──────── Page excerpt ────────

Nikhil Gargeya

Cloud

GCP is a product suite that offers services like computing/hosting, storage, networking, and ML resources

BigLake is cloud native (built and deployed to have microservices with independent scaling and automation). Microservices are an architectural approach where a single application is comprised of smaller independent components or services, which is advantageous for non-intrusive improvements, independent scaling, and testing. For example, a travel website’s microservices could be flights, hotels, cars, deals, trip planner, etc. However, using multiple services requires more management because these services typically maintain their own stack of technologies including backend services, communicating with one another through the use of APIs. Loosely coupled services align well with DevOps as they are better for testing and reliability in theory, although there could be downstream effects in practice that are caused by upstream services. Microservices are deployed within containers, which are application source code combined with libraries and dependencies needed to run the code. Containers (abstract standalone executable unit with a runtime environment (application source code + libraries/dependencies)) allowing for consistent deployment. Very useful for hybrid multicloud (public cloud along with private cloud). Hybrid multicloud allows for customizable on premise infrastructure (which could be cost effective in certain scenarios) while using public cloud services for scalability and serverless (system scales automatically) options). At scale, a container orchestration platform like Kubernetes helps automate management. Docker deploys a single container. Kubernetes works on top of these container solutions.

(https://www.ibm.com/think/topics/cloud-native). https://www.intel.com/content/www/us/en/cloud-computing/containers.html

BigLake is disaggregated, meaning that storage and compute resources are decoupled. Traditionally, storage and compute are integrated within the same server (whether that’s a physical server with hardware and an on premise runtime environment featuring applications or a VM software based compute resource with containerized approach). Decoupling storage and compute allows for dynamic allocation of storage resources based on what the compute nodes need. Pay as you go model for businesses and higher resource efficiency.

────────

Task instructions
Please rewrite the cloud computing notes starting at "BigLake is disaggregated, meaning" and ending at "higher resource efficiency.", substituting "compute instances" for "compute nodes".

──────── Given entries ────────

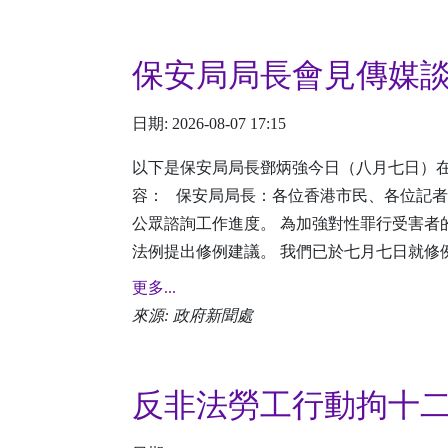
保安局局長會見傳媒
日期: 2026-08-07 17:15
​以下是保安局局長鄧炳強今日（八月七日）
容： 保安局局長：各位香港市民、各位記
公眾諮詢工作進度。 為加強對性罪行受害者
法例提出修例建議。 我們已於七月七日就修例
更多...
來源: 政府新聞處
反非法勞工行動拘十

────────

Answer for the task
BigLake is disaggregated, meaning that storage and compute resources are decoupled. Traditionally, storage and compute are integrated within the same server (whether that’s a physical server with hardware and an on premise runtime environment featuring applications or a VM software based compute resource with containerized approach). Decoupling storage and compute allows for dynamic allocation of storage resources based on what the compute instances need. Pay as you go model for businesses and higher resource efficiency.